Procès climatiques

Le 10 janvier 2018, Bill de Biasio a annoncé que la ville de New York dont il est le Maire, allait se désengager des combustibles fossiles et allait poursuivre cinq grandes compagnies pétrolières en justice.

Naomi Klein a prononcé un discours à cette occasion historique, en associant transition énergétique et justice, sur cinq points.

Les principes de la justice doivent être au centre de la réponse à la crise climatique — une crise qui se manifeste d’une manière de plus en plus injuste.

Cela va au-delà de la justice climatique entre pays développés et pays en développement ou émergents.

La justice signifie que les personnes qui ont le moins contribué à créer cette crise, mais qui supportent les risques les plus lourds et les charges les plus toxiques, doivent être les premières à bénéficier du développement économique vert et de la création d’emplois.

La justice signifie également que les travailleurs des industries polluantes ne doivent pas être laissés pour compte.

Et la justice signifie enfin que les intérêts des entreprises qui ont le plus contribué à nous plonger dans ce gâchis — avec leurs émissions et leurs campagnes de désinformation délibérée — vont devoir payer leur véritable part des énormes coûts de la perturbation climatique et de la transition trop longtemps retardée.

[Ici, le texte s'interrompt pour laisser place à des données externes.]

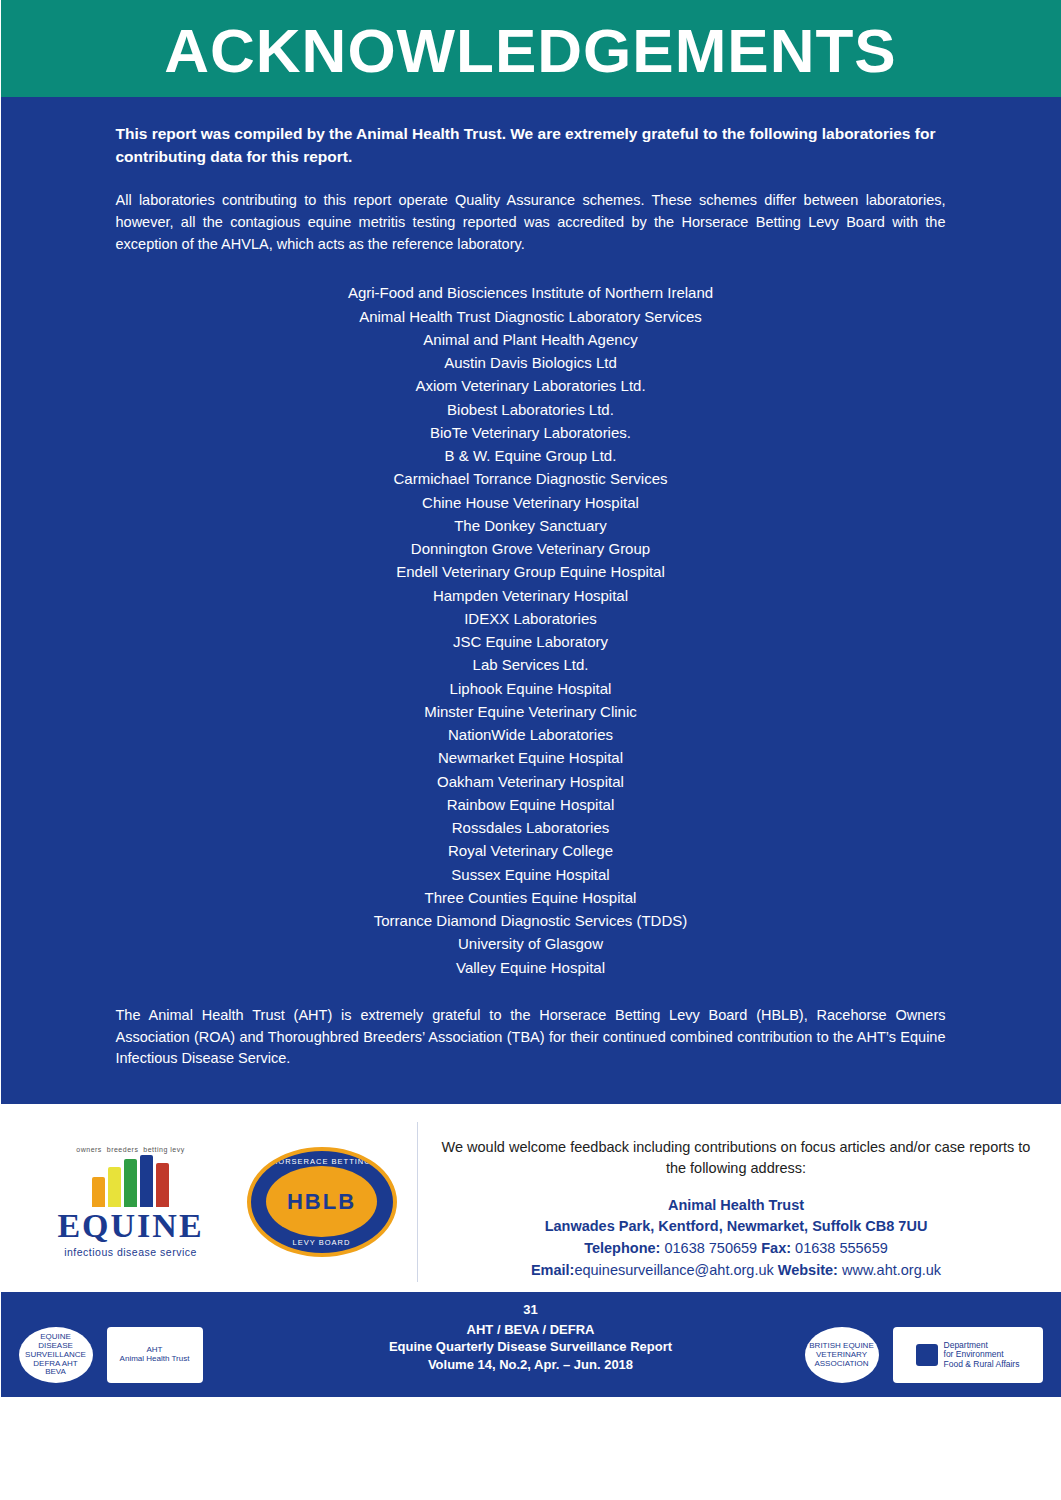ACKNOWLEDGEMENTS
This report was compiled by the Animal Health Trust. We are extremely grateful to the following laboratories for contributing data for this report.
All laboratories contributing to this report operate Quality Assurance schemes. These schemes differ between laboratories, however, all the contagious equine metritis testing reported was accredited by the Horserace Betting Levy Board with the exception of the AHVLA, which acts as the reference laboratory.
Agri-Food and Biosciences Institute of Northern Ireland
Animal Health Trust Diagnostic Laboratory Services
Animal and Plant Health Agency
Austin Davis Biologics Ltd
Axiom Veterinary Laboratories Ltd.
Biobest Laboratories Ltd.
BioTe Veterinary Laboratories.
B & W. Equine Group Ltd.
Carmichael Torrance Diagnostic Services
Chine House Veterinary Hospital
The Donkey Sanctuary
Donnington Grove Veterinary Group
Endell Veterinary Group Equine Hospital
Hampden Veterinary Hospital
IDEXX Laboratories
JSC Equine Laboratory
Lab Services Ltd.
Liphook Equine Hospital
Minster Equine Veterinary Clinic
NationWide Laboratories
Newmarket Equine Hospital
Oakham Veterinary Hospital
Rainbow Equine Hospital
Rossdales Laboratories
Royal Veterinary College
Sussex Equine Hospital
Three Counties Equine Hospital
Torrance Diamond Diagnostic Services (TDDS)
University of Glasgow
Valley Equine Hospital
The Animal Health Trust (AHT) is extremely grateful to the Horserace Betting Levy Board (HBLB), Racehorse Owners Association (ROA) and Thoroughbred Breeders’ Association (TBA) for their continued combined contribution to the AHT’s Equine Infectious Disease Service.
owners breeders betting levy
EQUINE
infectious disease service
HORSERACE BETTING
HBLB
LEVY BOARD
We would welcome feedback including contributions on focus articles and/or case reports to the following address:
Animal Health Trust Lanwades Park, Kentford, Newmarket, Suffolk CB8 7UU Telephone: 01638 750659 Fax: 01638 555659 Email:equinesurveillance@aht.org.uk Website: www.aht.org.uk
31
AHT / BEVA / DEFRA
Equine Quarterly Disease Surveillance Report
Volume 14, No.2, Apr. – Jun. 2018
EQUINE
DISEASE
SURVEILLANCE
DEFRA AHT BEVA
AHT
Animal Health Trust
BRITISH EQUINE
VETERINARY
ASSOCIATION
Department
for Environment
Food & Rural Affairs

Si ce sont les gouvernements qui absorbent ces coûts, il y aura encore moins d’argent pour les écoles, pour un transport et un logement abordables, pour les soins de santé, au détriment des personnes les plus touchées par le changement climatique.

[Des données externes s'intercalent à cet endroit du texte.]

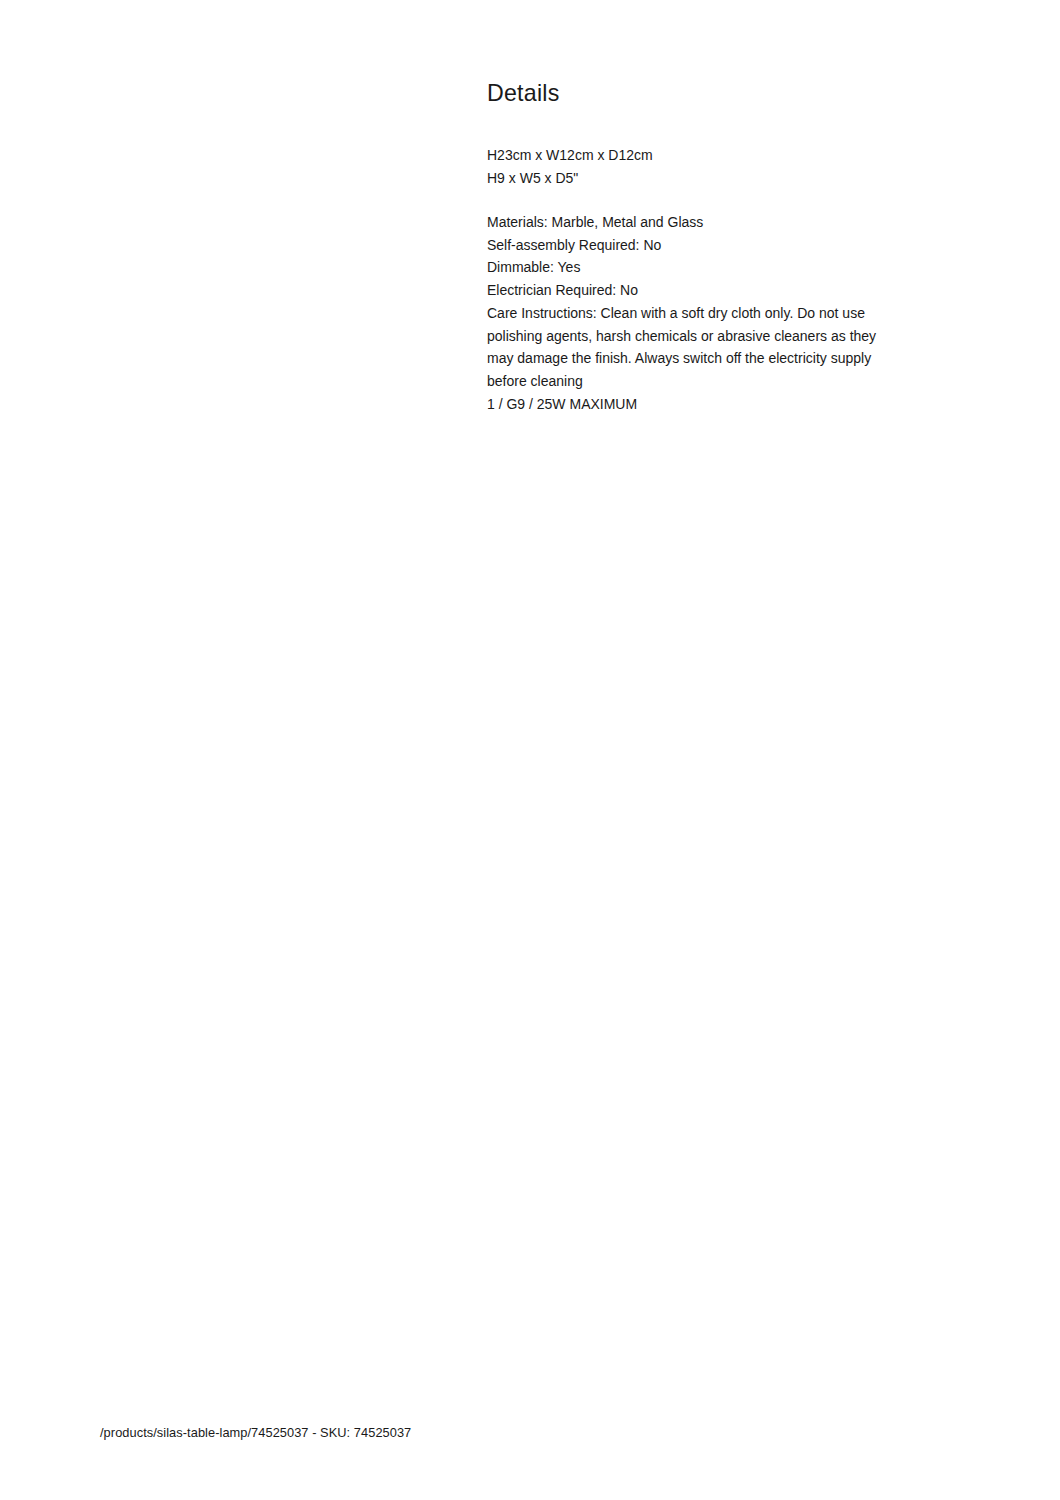Details
H23cm x W12cm x D12cm
H9 x W5 x D5"
Materials: Marble, Metal and Glass
Self-assembly Required: No
Dimmable: Yes
Electrician Required: No
Care Instructions: Clean with a soft dry cloth only. Do not use polishing agents, harsh chemicals or abrasive cleaners as they may damage the finish. Always switch off the electricity supply before cleaning
1 / G9 / 25W MAXIMUM
/products/silas-table-lamp/74525037 - SKU: 74525037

Naomi Klein résume la situation de façon lapidaire en notant que le statu quo signifie que les pauvres paient encore et encore pour que les pollueurs soient encore plus riches.

En poursuivant ces cinq majors pétrolières qui ont sciemment aggravé la crise climatique et en entamant simultanément le processus de désinvestissement de 5 milliards de dollars des compagnies de combustibles fossiles, la ville de New York fait un premier pas – petit par rapport à l’enjeu, mais pas que symbolique — vers un redressement du monde.

Naomi Klein note aussi qu’il y a eu plusieurs tentatives d’acteurs aux moyens modestes pour intenter des procès à l’industrie des énergies fossiles, par des habitants de l’Arctique, par des îles de l’océan pacifique, par un paysan péruvien. Jusque là, l’industrie a profité de la faiblesse et de la pauvreté relatives de ses accusateurs, réussissant parfois à annuler les poursuites avant même les dépôts de plainte.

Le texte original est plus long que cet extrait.